[PROMPT] Skip the pictures. Output only the lines below starting at the line with "## Risk Mitigation" and ending at the line with "- Mastered concepts from previous modules", both ends included, exactly as they are.

[SOURCE DATA]
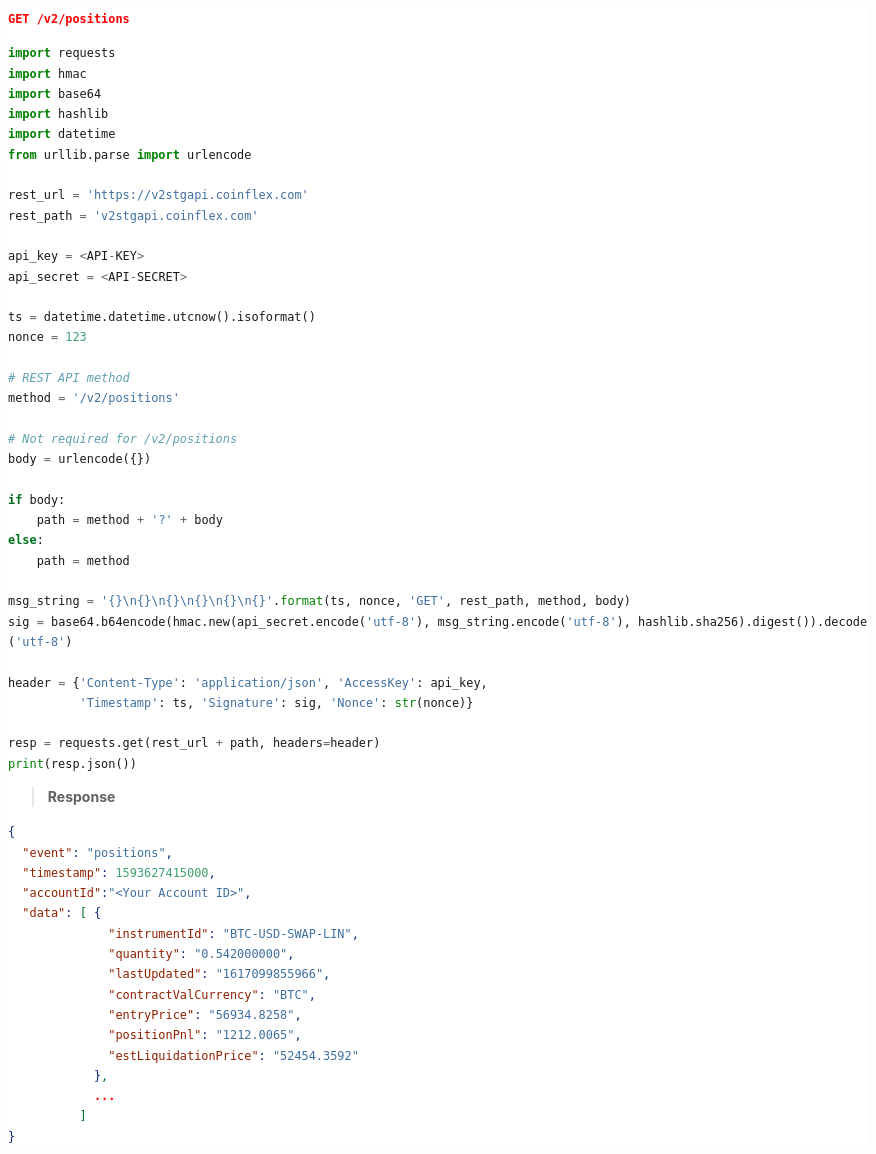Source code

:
 ```json
GET /v2/positions
```

```python
import requests
import hmac
import base64
import hashlib
import datetime
from urllib.parse import urlencode

rest_url = 'https://v2stgapi.coinflex.com'
rest_path = 'v2stgapi.coinflex.com'

api_key = <API-KEY>
api_secret = <API-SECRET>

ts = datetime.datetime.utcnow().isoformat()
nonce = 123

# REST API method
method = '/v2/positions'

# Not required for /v2/positions
body = urlencode({})

if body:
    path = method + '?' + body
else:
    path = method

msg_string = '{}\n{}\n{}\n{}\n{}\n{}'.format(ts, nonce, 'GET', rest_path, method, body)
sig = base64.b64encode(hmac.new(api_secret.encode('utf-8'), msg_string.encode('utf-8'), hashlib.sha256).digest()).decode('utf-8')

header = {'Content-Type': 'application/json', 'AccessKey': api_key,
          'Timestamp': ts, 'Signature': sig, 'Nonce': str(nonce)}

resp = requests.get(rest_url + path, headers=header)
print(resp.json())
```


> **Response**

```json
{
  "event": "positions",
  "timestamp": 1593627415000,
  "accountId":"<Your Account ID>",
  "data": [ {
              "instrumentId": "BTC-USD-SWAP-LIN",
              "quantity": "0.542000000",
              "lastUpdated": "1617099855966",
              "contractValCurrency": "BTC",
              "entryPrice": "56934.8258",
              "positionPnl": "1212.0065",
              "estLiquidationPrice": "52454.3592"
            },
            ...
          ]
}
```
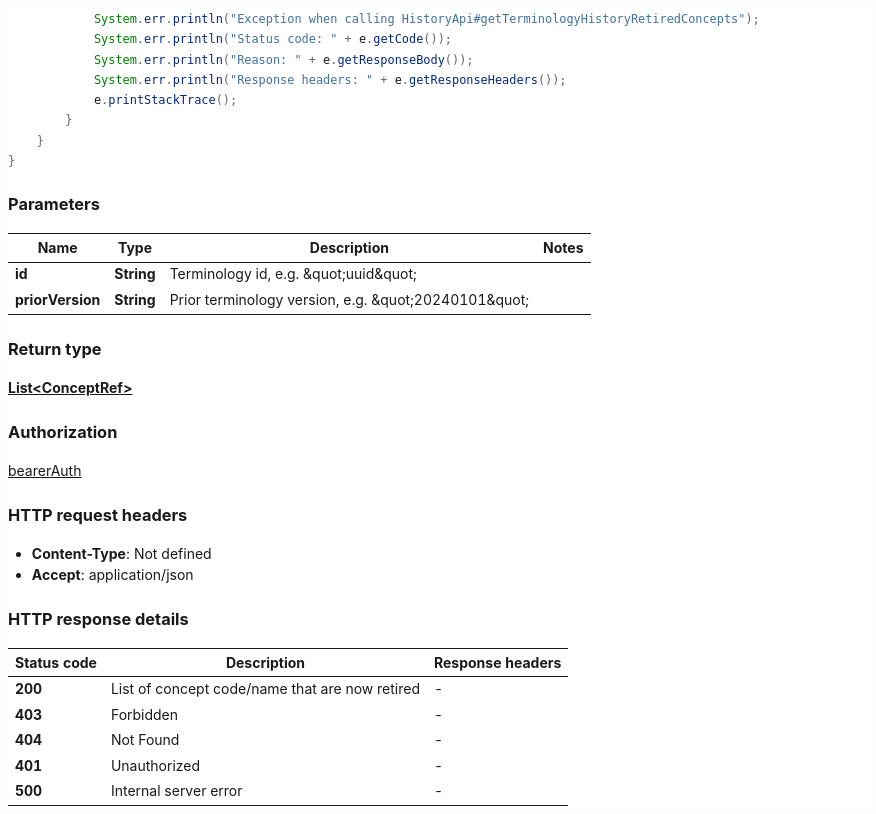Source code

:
 ```java
            System.err.println("Exception when calling HistoryApi#getTerminologyHistoryRetiredConcepts");
            System.err.println("Status code: " + e.getCode());
            System.err.println("Reason: " + e.getResponseBody());
            System.err.println("Response headers: " + e.getResponseHeaders());
            e.printStackTrace();
        }
    }
}
```

### Parameters


| Name | Type | Description  | Notes |
|------------- | ------------- | ------------- | -------------|
| **id** | **String**| Terminology id, e.g. \&quot;uuid\&quot; | |
| **priorVersion** | **String**| Prior terminology version, e.g. \&quot;20240101\&quot; | |

### Return type

[**List&lt;ConceptRef&gt;**](ConceptRef.md)

### Authorization

[bearerAuth](../README.md#bearerAuth)

### HTTP request headers

- **Content-Type**: Not defined
- **Accept**: application/json

### HTTP response details
| Status code | Description | Response headers |
|-------------|-------------|------------------|
| **200** | List of concept code/name that are now retired |  -  |
| **403** | Forbidden |  -  |
| **404** | Not Found |  -  |
| **401** | Unauthorized |  -  |
| **500** | Internal server error |  -  |

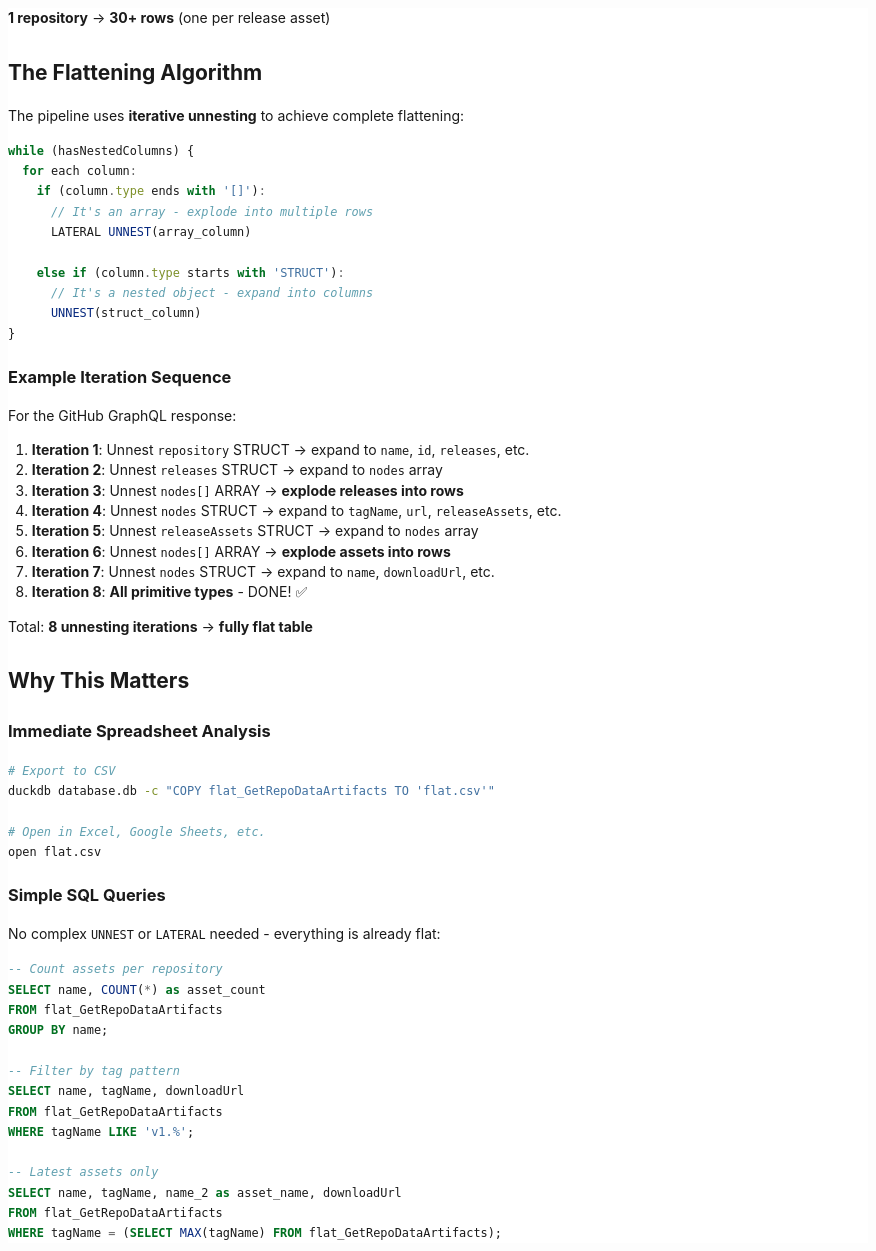 **1 repository** → **30+ rows** (one per release asset)

## The Flattening Algorithm

The pipeline uses **iterative unnesting** to achieve complete flattening:

```typescript
while (hasNestedColumns) {
  for each column:
    if (column.type ends with '[]'):
      // It's an array - explode into multiple rows
      LATERAL UNNEST(array_column)
    
    else if (column.type starts with 'STRUCT'):
      // It's a nested object - expand into columns  
      UNNEST(struct_column)
}
```

### Example Iteration Sequence

For the GitHub GraphQL response:

1. **Iteration 1**: Unnest `repository` STRUCT → expand to `name`, `id`, `releases`, etc.
2. **Iteration 2**: Unnest `releases` STRUCT → expand to `nodes` array
3. **Iteration 3**: Unnest `nodes[]` ARRAY → **explode releases into rows**
4. **Iteration 4**: Unnest `nodes` STRUCT → expand to `tagName`, `url`, `releaseAssets`, etc.
5. **Iteration 5**: Unnest `releaseAssets` STRUCT → expand to `nodes` array
6. **Iteration 6**: Unnest `nodes[]` ARRAY → **explode assets into rows**
7. **Iteration 7**: Unnest `nodes` STRUCT → expand to `name`, `downloadUrl`, etc.
8. **Iteration 8**: **All primitive types** - DONE! ✅

Total: **8 unnesting iterations** → **fully flat table**

## Why This Matters

### Immediate Spreadsheet Analysis

```bash
# Export to CSV
duckdb database.db -c "COPY flat_GetRepoDataArtifacts TO 'flat.csv'"

# Open in Excel, Google Sheets, etc.
open flat.csv
```

### Simple SQL Queries

No complex `UNNEST` or `LATERAL` needed - everything is already flat:

```sql
-- Count assets per repository
SELECT name, COUNT(*) as asset_count
FROM flat_GetRepoDataArtifacts
GROUP BY name;

-- Filter by tag pattern
SELECT name, tagName, downloadUrl
FROM flat_GetRepoDataArtifacts
WHERE tagName LIKE 'v1.%';

-- Latest assets only
SELECT name, tagName, name_2 as asset_name, downloadUrl
FROM flat_GetRepoDataArtifacts
WHERE tagName = (SELECT MAX(tagName) FROM flat_GetRepoDataArtifacts);
```
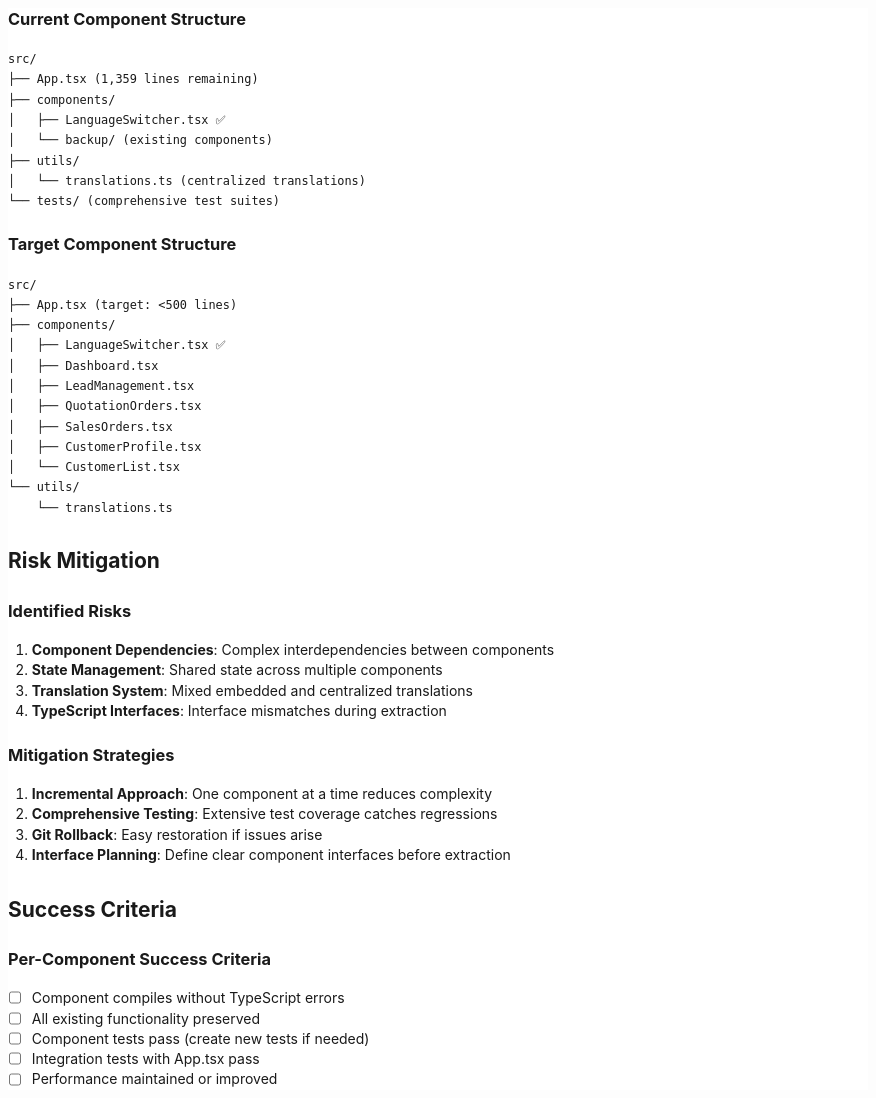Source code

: ### Current Component Structure
```
src/
├── App.tsx (1,359 lines remaining)
├── components/
│   ├── LanguageSwitcher.tsx ✅
│   └── backup/ (existing components)
├── utils/
│   └── translations.ts (centralized translations)
└── tests/ (comprehensive test suites)
```

### Target Component Structure
```
src/
├── App.tsx (target: <500 lines)
├── components/
│   ├── LanguageSwitcher.tsx ✅
│   ├── Dashboard.tsx
│   ├── LeadManagement.tsx
│   ├── QuotationOrders.tsx
│   ├── SalesOrders.tsx
│   ├── CustomerProfile.tsx
│   └── CustomerList.tsx
└── utils/
    └── translations.ts
```

## Risk Mitigation

### Identified Risks
1. **Component Dependencies**: Complex interdependencies between components
2. **State Management**: Shared state across multiple components
3. **Translation System**: Mixed embedded and centralized translations
4. **TypeScript Interfaces**: Interface mismatches during extraction

### Mitigation Strategies
1. **Incremental Approach**: One component at a time reduces complexity
2. **Comprehensive Testing**: Extensive test coverage catches regressions
3. **Git Rollback**: Easy restoration if issues arise
4. **Interface Planning**: Define clear component interfaces before extraction

## Success Criteria

### Per-Component Success Criteria
- [ ] Component compiles without TypeScript errors
- [ ] All existing functionality preserved
- [ ] Component tests pass (create new tests if needed)
- [ ] Integration tests with App.tsx pass
- [ ] Performance maintained or improved
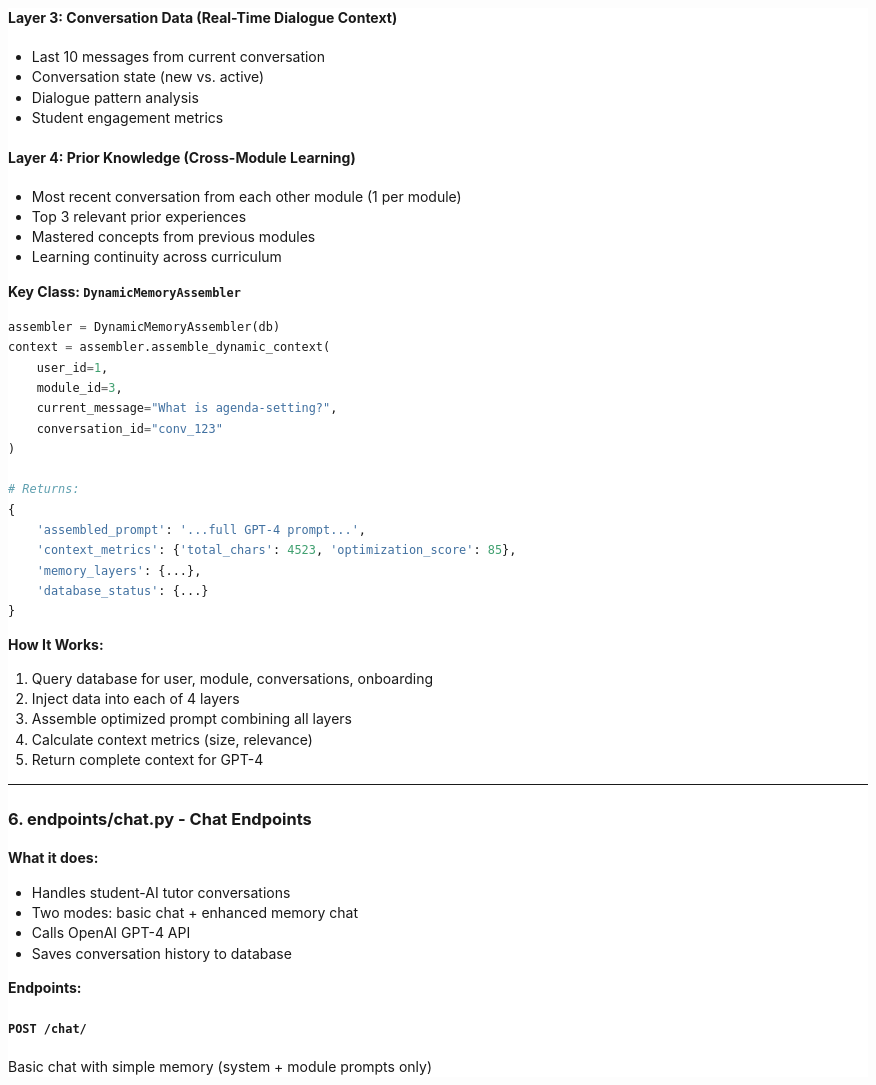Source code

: #### **Layer 3: Conversation Data (Real-Time Dialogue Context)**
- Last 10 messages from current conversation
- Conversation state (new vs. active)
- Dialogue pattern analysis
- Student engagement metrics

#### **Layer 4: Prior Knowledge (Cross-Module Learning)**
- Most recent conversation from each other module (1 per module)
- Top 3 relevant prior experiences
- Mastered concepts from previous modules
- Learning continuity across curriculum

**Key Class: `DynamicMemoryAssembler`**

```python
assembler = DynamicMemoryAssembler(db)
context = assembler.assemble_dynamic_context(
    user_id=1,
    module_id=3,
    current_message="What is agenda-setting?",
    conversation_id="conv_123"
)

# Returns:
{
    'assembled_prompt': '...full GPT-4 prompt...',
    'context_metrics': {'total_chars': 4523, 'optimization_score': 85},
    'memory_layers': {...},
    'database_status': {...}
}
```

**How It Works:**
1. Query database for user, module, conversations, onboarding
2. Inject data into each of 4 layers
3. Assemble optimized prompt combining all layers
4. Calculate context metrics (size, relevance)
5. Return complete context for GPT-4

---

### **6. endpoints/chat.py - Chat Endpoints**

**What it does:**
- Handles student-AI tutor conversations
- Two modes: basic chat + enhanced memory chat
- Calls OpenAI GPT-4 API
- Saves conversation history to database

**Endpoints:**

#### `POST /chat/`
Basic chat with simple memory (system + module prompts only)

[TASK OUTPUT]
## Risk Mitigation

### Identified Risks
1. **Component Dependencies**: Complex interdependencies between components
2. **State Management**: Shared state across multiple components
3. **Translation System**: Mixed embedded and centralized translations
4. **TypeScript Interfaces**: Interface mismatches during extraction

### Mitigation Strategies
1. **Incremental Approach**: One component at a time reduces complexity
2. **Comprehensive Testing**: Extensive test coverage catches regressions
3. **Git Rollback**: Easy restoration if issues arise
4. **Interface Planning**: Define clear component interfaces before extraction

## Success Criteria

### Per-Component Success Criteria
- [ ] Component compiles without TypeScript errors
- [ ] All existing functionality preserved
- [ ] Component tests pass (create new tests if needed)
- [ ] Integration tests with App.tsx pass
- [ ] Performance maintained or improved
Source code

: #### **Layer 3: Conversation Data (Real-Time Dialogue Context)**
- Last 10 messages from current conversation
- Conversation state (new vs. active)
- Dialogue pattern analysis
- Student engagement metrics

#### **Layer 4: Prior Knowledge (Cross-Module Learning)**
- Most recent conversation from each other module (1 per module)
- Top 3 relevant prior experiences
- Mastered concepts from previous modules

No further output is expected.